__Task brief__. Please restate word for word, and with nothing added, the lines that run from the one holding "left hip: (167, 124)" to the end of the entries below.
◇ ◇ ◇ ◇ ◇
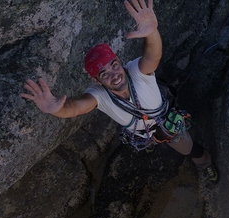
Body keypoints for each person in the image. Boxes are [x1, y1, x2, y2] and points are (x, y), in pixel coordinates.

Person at [21, 0, 218, 183]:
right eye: (104, 74)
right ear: (95, 80)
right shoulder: (99, 95)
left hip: (167, 124)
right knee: (148, 141)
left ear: (119, 61)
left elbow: (153, 56)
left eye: (114, 65)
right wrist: (56, 109)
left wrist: (152, 32)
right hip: (142, 134)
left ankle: (205, 163)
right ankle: (153, 143)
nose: (114, 75)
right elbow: (75, 108)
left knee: (187, 147)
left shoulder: (136, 72)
◇ ◇ ◇ ◇ ◇
__Expected output__.
left hip: (167, 124)
right knee: (148, 141)
left ear: (119, 61)
left elbow: (153, 56)
left eye: (114, 65)
right wrist: (56, 109)
left wrist: (152, 32)
right hip: (142, 134)
left ankle: (205, 163)
right ankle: (153, 143)
nose: (114, 75)
right elbow: (75, 108)
left knee: (187, 147)
left shoulder: (136, 72)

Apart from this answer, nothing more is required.